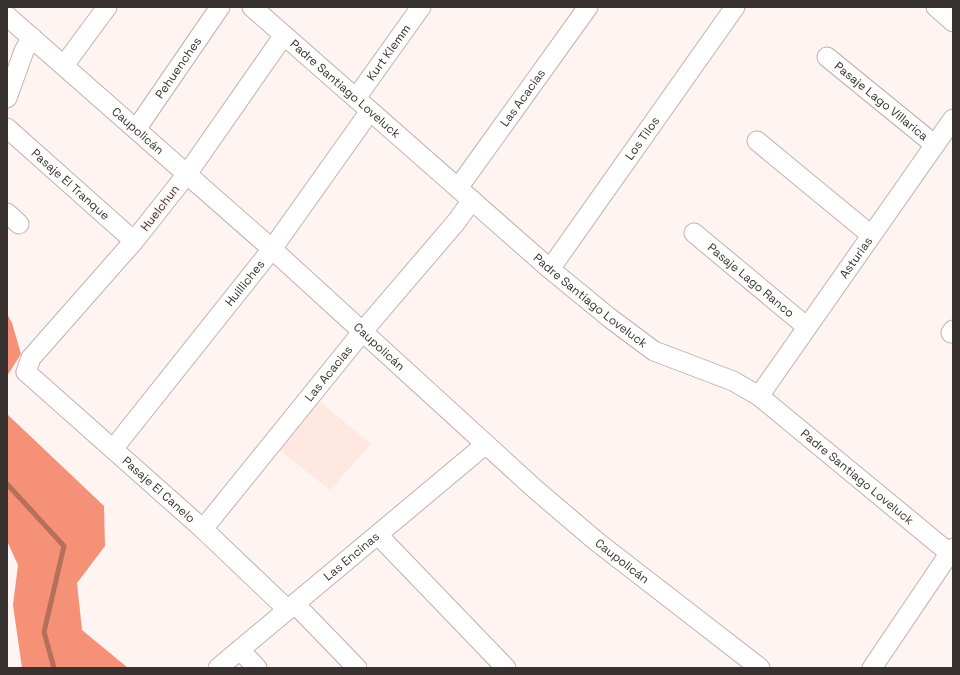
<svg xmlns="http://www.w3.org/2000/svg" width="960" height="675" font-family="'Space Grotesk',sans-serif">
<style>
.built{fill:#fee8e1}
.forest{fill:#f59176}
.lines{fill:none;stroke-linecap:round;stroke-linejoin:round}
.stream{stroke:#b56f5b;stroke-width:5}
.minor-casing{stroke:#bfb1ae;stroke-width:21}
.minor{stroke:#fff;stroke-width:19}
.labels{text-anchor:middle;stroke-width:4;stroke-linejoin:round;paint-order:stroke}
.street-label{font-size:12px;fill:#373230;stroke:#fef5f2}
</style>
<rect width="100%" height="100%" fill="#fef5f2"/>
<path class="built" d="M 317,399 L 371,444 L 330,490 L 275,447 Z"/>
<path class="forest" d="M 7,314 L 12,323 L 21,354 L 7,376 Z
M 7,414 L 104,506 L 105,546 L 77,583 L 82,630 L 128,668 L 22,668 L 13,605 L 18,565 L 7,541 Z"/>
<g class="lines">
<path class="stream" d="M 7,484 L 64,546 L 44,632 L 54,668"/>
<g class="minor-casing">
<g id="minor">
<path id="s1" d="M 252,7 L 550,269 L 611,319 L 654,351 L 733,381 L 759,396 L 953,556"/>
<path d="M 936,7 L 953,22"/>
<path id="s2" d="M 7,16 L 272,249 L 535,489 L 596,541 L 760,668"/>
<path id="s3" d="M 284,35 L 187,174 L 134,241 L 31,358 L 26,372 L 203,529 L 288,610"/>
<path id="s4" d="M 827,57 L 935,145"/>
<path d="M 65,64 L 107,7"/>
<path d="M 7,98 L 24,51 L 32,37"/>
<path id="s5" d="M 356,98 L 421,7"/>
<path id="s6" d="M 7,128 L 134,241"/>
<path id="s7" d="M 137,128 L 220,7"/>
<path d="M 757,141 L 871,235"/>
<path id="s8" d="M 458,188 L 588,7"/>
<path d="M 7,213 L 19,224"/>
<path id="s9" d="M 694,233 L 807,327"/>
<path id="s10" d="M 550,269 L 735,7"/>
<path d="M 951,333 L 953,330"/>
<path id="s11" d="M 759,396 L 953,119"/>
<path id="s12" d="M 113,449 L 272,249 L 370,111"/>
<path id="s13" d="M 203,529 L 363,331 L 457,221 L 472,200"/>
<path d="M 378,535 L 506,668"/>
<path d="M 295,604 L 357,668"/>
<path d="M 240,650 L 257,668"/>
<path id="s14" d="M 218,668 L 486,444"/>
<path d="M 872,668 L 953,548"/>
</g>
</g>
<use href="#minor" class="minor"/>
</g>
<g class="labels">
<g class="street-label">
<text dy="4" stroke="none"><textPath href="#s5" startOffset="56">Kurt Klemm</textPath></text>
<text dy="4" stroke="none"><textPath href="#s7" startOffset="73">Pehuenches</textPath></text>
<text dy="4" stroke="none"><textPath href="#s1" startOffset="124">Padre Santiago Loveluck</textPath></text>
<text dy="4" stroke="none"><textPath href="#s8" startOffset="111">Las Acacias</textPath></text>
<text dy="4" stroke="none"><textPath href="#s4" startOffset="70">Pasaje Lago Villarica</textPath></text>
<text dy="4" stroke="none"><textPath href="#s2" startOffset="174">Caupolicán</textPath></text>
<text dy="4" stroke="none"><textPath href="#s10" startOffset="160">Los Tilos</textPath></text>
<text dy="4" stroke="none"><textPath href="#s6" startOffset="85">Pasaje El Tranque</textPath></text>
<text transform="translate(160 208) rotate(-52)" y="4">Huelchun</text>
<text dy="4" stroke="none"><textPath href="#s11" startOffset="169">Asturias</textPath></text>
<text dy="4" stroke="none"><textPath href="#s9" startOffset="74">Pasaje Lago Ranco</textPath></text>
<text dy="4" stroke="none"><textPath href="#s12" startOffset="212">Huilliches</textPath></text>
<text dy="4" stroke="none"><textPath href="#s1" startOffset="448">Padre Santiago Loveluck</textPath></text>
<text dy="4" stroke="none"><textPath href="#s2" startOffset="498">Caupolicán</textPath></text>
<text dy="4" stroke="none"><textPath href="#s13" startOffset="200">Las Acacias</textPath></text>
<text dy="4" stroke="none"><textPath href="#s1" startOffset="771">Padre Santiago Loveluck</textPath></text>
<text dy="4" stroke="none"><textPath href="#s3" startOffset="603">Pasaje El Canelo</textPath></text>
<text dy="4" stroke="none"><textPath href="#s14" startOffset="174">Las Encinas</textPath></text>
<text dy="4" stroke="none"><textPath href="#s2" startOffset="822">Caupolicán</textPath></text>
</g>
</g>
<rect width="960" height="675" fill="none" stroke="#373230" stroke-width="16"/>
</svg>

■ ■ ■ ■ ■

WORK INSTRUCTION → Search the entries above for "lines". Return every line that has it.

FINISHED TASK →
.lines{fill:none;stroke-linecap:round;stroke-linejoin:round}
<g class="lines">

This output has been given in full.